Procédure devant la Cour :
Par une requête, enregistrée le 21 juin 2017, M. A..., représenté par MeB..., demande à la Cour :
1°) d'annuler le jugement du Tribunal administratif de Paris n° 1700389/1-2 du 23 mai 2017 ;
2°) d'annuler l'arrêté du préfet de police du 14 décembre 2016 ;
3°) d'enjoindre au préfet de police de lui délivrer une carte de séjour avec autorisation de travail si la décision contestée devait être annulée pour des motifs de fond, ou de lui délivrer une autorisation provisoire de séjour avec autorisation de travail si la décision contestée devait être annulée pour des motifs de forme, dans un délai de 30 jours à compter de la notification de l'arrêt à intervenir, sous astreinte de 50 euros par jour de retard ;
4°) de mettre à la charge de l'Etat une somme de 1 800 euros sur le fondement de l'article L. 761-1 du code de justice administrative.
Il soutient que :
- la décision de refus de titre de séjour est entachée de deux vices de procédure dès lors que le préfet n'a pas procédé à un examen particulier de sa situation et n'a pas transmis son contrat de travail à la direction régionale des entreprises, de la concurrence, de la consommation du travail et de l'emploi (DIRECCTE) ;
- elle est entachée d'une erreur de fait dès lors qu'il était en possession d'un avis favorable de la DIRECCTE de Lille ;
- elle est entachée d'une erreur de droit dès lors qu'elle méconnaît les stipulations de l'article 7b) de l'accord franco-algérien du 27 décembre 1968 modifié et l'article 3 de la convention internationale des droits de l'enfant ;
- le préfet a méconnu l'étendue de sa compétence ;
- la décision de refus de titre de séjour est entachée d'une erreur manifeste dans l'appréciation des conséquences sur sa situation personnelle.
Par un mémoire en défense, enregistré le 27 octobre 2017, le préfet de police conclut au rejet de la requête.

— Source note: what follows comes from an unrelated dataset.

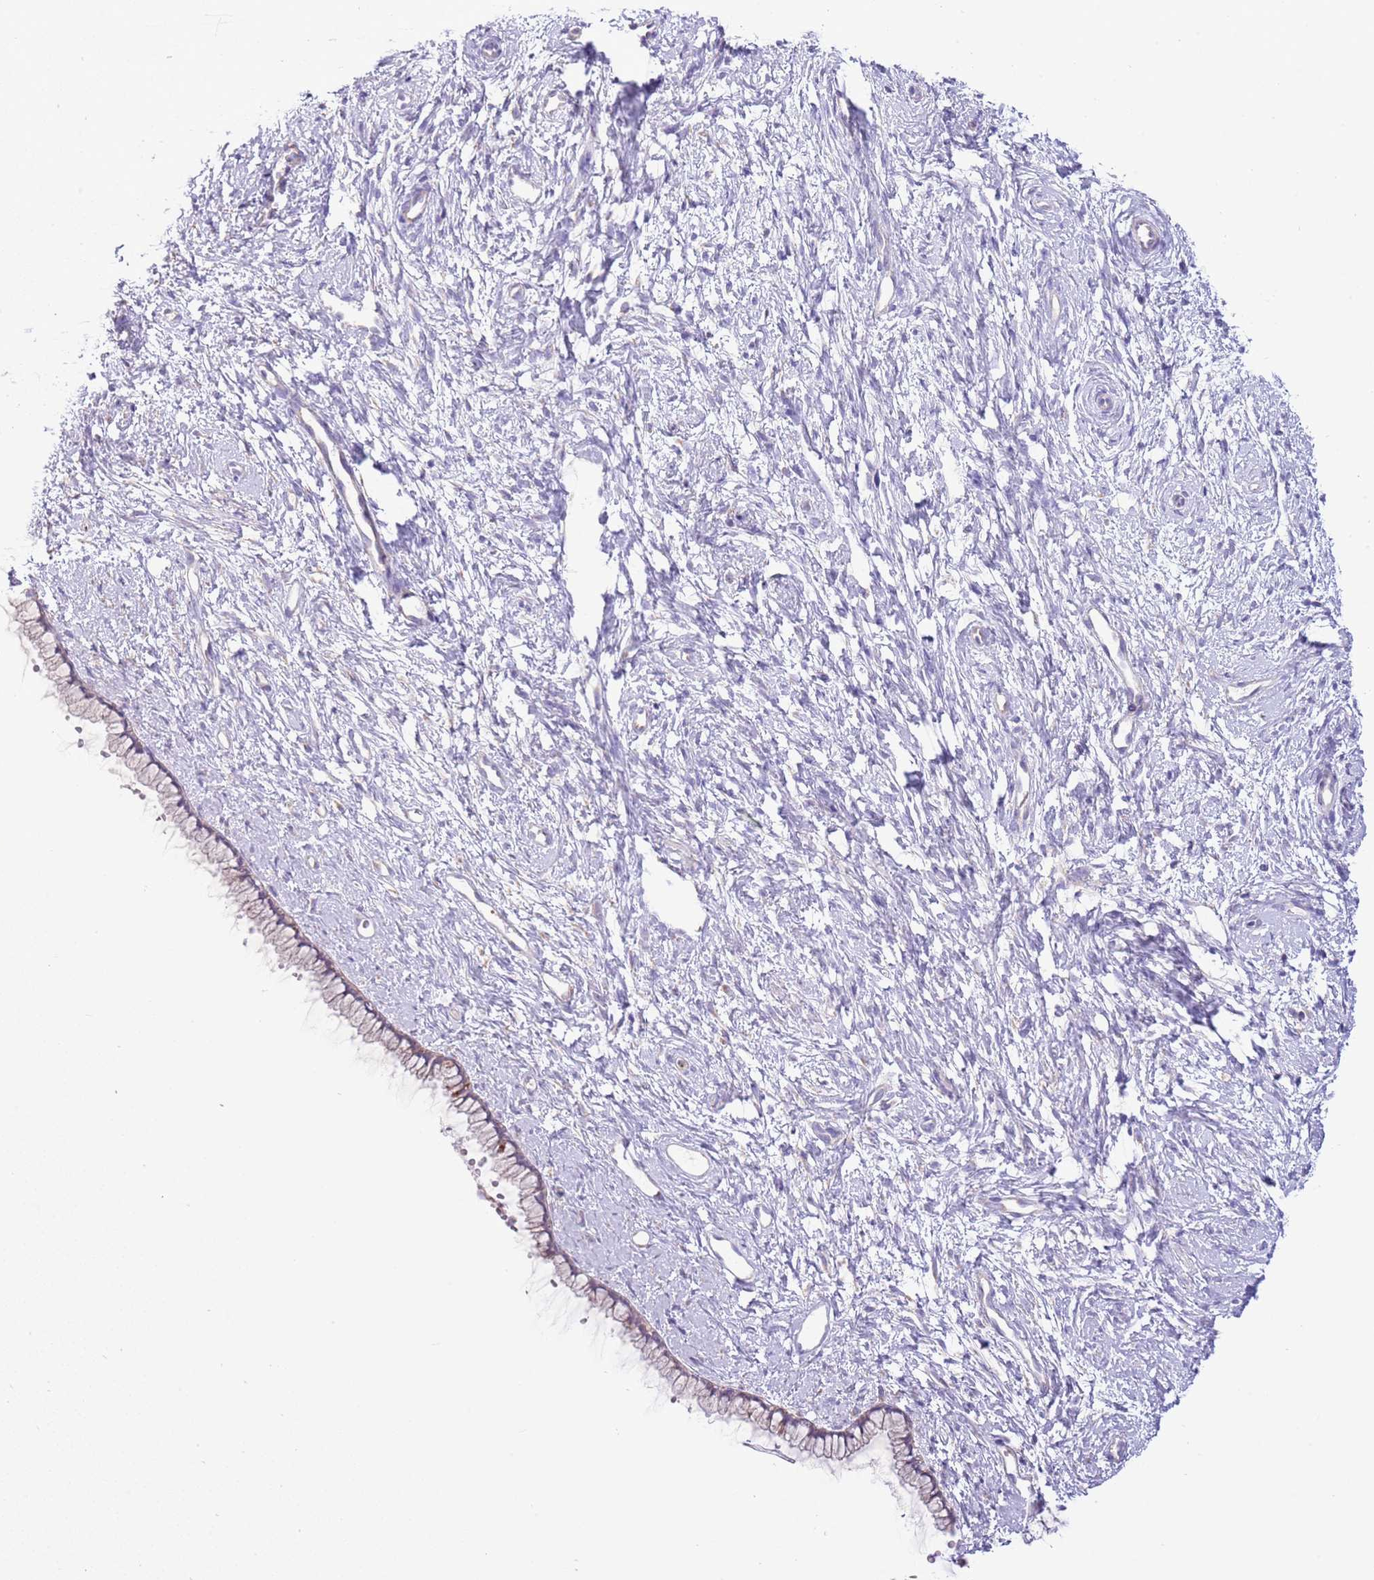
{"staining": {"intensity": "weak", "quantity": "25%-75%", "location": "cytoplasmic/membranous"}, "tissue": "cervix", "cell_type": "Glandular cells", "image_type": "normal", "snomed": [{"axis": "morphology", "description": "Normal tissue, NOS"}, {"axis": "topography", "description": "Cervix"}], "caption": "A photomicrograph of human cervix stained for a protein reveals weak cytoplasmic/membranous brown staining in glandular cells.", "gene": "OAZ2", "patient": {"sex": "female", "age": 57}}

Il soutient que les moyens invoqués ne sont pas fondés.
Vu les autres pièces du dossier.
Vu :
- la convention internationale des droits de l'enfant ;
- la convention européenne de sauvegarde des droits de l'homme et des libertés fondamentales ;
- l'accord franco-algérien du 27 décembre 1968 modifié ;
- le code de l'entrée et du séjour des étrangers et du droit d'asile ;
- le code de justice administrative.
Les parties ont été régulièrement averties du jour de l'audience.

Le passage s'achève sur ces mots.